Question écrite n° 11962 de M. Jean Louis Masson (Moselle - NI)

publiée dans le JO Sénat du 08/08/2019 - page 4173

M. Jean Louis Masson attire l'attention de M. le ministre de l'économie et des finances sur l'accès au téléphone. L'accès au téléphone est un service public dont doit pouvoir bénéficier chaque habitant. La société Orange est chargée de ce service public mais en Moselle, elle refuse de réaliser des investissements nécessaires pour faire face à la croissance démographique de certaines localités.
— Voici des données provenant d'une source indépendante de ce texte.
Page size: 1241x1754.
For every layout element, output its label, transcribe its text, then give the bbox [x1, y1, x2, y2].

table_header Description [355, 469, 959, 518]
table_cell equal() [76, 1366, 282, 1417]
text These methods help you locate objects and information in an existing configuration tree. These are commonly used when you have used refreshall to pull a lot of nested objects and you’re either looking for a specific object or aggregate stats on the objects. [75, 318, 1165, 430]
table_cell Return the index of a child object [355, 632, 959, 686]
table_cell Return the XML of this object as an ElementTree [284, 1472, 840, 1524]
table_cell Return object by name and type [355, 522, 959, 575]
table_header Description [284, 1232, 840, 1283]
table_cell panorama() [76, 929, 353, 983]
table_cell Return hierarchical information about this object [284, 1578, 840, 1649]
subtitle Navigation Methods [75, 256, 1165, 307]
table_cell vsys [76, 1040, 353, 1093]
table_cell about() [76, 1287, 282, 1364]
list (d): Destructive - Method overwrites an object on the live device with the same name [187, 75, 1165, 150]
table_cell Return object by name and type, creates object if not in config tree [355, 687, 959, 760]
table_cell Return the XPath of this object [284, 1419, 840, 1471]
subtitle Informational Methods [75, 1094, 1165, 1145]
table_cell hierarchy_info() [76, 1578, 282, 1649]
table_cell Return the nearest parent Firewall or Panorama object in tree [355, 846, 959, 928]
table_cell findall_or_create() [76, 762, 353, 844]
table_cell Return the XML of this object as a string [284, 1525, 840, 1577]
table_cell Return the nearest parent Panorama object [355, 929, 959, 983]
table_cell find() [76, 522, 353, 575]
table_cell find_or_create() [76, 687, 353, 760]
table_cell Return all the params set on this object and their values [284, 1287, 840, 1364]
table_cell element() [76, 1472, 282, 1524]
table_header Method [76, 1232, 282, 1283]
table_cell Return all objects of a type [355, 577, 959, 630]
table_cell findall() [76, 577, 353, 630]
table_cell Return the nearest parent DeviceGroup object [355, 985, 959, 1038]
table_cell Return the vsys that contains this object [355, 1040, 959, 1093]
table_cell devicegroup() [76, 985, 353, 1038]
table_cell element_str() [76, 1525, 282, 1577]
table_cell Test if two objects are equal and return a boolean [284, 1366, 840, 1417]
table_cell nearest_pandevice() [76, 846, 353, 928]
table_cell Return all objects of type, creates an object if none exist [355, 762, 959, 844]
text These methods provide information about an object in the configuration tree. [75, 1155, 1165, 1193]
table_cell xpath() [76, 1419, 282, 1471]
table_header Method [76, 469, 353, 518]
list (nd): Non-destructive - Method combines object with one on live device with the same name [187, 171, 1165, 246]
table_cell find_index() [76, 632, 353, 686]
De ce fait, les habitants concernés n'ont pas accès au téléphone et sont obligés de passer par un système satellitaire très onéreux qui ne correspond pas du tout au service public que devrait assumer Orange. Dans un passé récent, on a ainsi constaté une telle situation dans des localités situées dans l'est du canton du Pays messin et le problème se pose actuellement depuis plusieurs années avec une grande acuité dans le secteur de Maxstadt (ancien canton de Grostenquin). Face à la désinvolture dont fait preuve la société Orange et face à son refus d'assumer sa mission de service public, il lui demande pourquoi les services de l'État ne mettent pas la société Orange en demeure de respecter ses obligations.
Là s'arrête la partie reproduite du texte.